:: WHAT IS NEEDED ::
Reproduce each line of the listing below verbatim, keeping the original order and line breaks.

:: PROVIDED DATA ::
* * * *

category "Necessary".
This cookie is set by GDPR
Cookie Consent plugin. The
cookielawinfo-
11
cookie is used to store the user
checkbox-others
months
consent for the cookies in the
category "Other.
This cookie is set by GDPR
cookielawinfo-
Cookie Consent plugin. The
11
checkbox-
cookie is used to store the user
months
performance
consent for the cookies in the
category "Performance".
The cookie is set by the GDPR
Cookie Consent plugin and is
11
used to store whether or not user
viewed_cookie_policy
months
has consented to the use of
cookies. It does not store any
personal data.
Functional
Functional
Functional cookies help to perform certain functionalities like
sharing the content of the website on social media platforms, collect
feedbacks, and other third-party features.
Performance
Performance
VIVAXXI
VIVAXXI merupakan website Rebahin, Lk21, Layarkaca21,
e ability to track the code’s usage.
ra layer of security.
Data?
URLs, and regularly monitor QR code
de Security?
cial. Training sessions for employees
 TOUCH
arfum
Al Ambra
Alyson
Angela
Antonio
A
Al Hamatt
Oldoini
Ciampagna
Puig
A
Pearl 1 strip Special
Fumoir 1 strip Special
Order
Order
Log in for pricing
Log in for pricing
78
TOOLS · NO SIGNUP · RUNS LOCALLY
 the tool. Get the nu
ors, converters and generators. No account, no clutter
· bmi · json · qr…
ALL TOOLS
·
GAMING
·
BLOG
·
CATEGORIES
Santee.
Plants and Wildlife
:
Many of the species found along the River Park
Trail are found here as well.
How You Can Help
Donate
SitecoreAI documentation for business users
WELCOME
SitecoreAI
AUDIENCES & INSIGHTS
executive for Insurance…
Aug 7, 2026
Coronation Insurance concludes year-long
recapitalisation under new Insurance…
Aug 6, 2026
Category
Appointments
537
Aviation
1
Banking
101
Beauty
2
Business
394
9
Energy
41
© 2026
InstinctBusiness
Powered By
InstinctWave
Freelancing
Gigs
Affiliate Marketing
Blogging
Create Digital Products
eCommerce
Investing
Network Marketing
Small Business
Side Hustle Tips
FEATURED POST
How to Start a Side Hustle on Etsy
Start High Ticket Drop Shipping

* * * *

:: RESULT ::
category "Necessary".
This cookie is set by GDPR
Cookie Consent plugin. The
cookielawinfo-
11
cookie is used to store the user
checkbox-others
months
consent for the cookies in the
category "Other.
This cookie is set by GDPR
cookielawinfo-
Cookie Consent plugin. The
11
checkbox-
cookie is used to store the user
months
performance
consent for the cookies in the
category "Performance".
The cookie is set by the GDPR
Cookie Consent plugin and is
11
used to store whether or not user
viewed_cookie_policy
months
has consented to the use of
cookies. It does not store any
personal data.
Functional
Functional
Functional cookies help to perform certain functionalities like
sharing the content of the website on social media platforms, collect
feedbacks, and other third-party features.
Performance
Performance
VIVAXXI
VIVAXXI merupakan website Rebahin, Lk21, Layarkaca21,
e ability to track the code’s usage.
ra layer of security.
Data?
URLs, and regularly monitor QR code
de Security?
cial. Training sessions for employees
 TOUCH
arfum
Al Ambra
Alyson
Angela
Antonio
A
Al Hamatt
Oldoini
Ciampagna
Puig
A
Pearl 1 strip Special
Fumoir 1 strip Special
Order
Order
Log in for pricing
Log in for pricing
78
TOOLS · NO SIGNUP · RUNS LOCALLY
 the tool. Get the nu
ors, converters and generators. No account, no clutter
· bmi · json · qr…
ALL TOOLS
·
GAMING
·
BLOG
·
CATEGORIES
Santee.
Plants and Wildlife
:
Many of the species found along the River Park
Trail are found here as well.
How You Can Help
Donate
SitecoreAI documentation for business users
WELCOME
SitecoreAI
AUDIENCES & INSIGHTS
executive for Insurance…
Aug 7, 2026
Coronation Insurance concludes year-long
recapitalisation under new Insurance…
Aug 6, 2026
Category
Appointments
537
Aviation
1
Banking
101
Beauty
2
Business
394
9
Energy
41
© 2026
InstinctBusiness
Powered By
InstinctWave
Freelancing
Gigs
Affiliate Marketing
Blogging
Create Digital Products
eCommerce
Investing
Network Marketing
Small Business
Side Hustle Tips
FEATURED POST
How to Start a Side Hustle on Etsy
Start High Ticket Drop Shipping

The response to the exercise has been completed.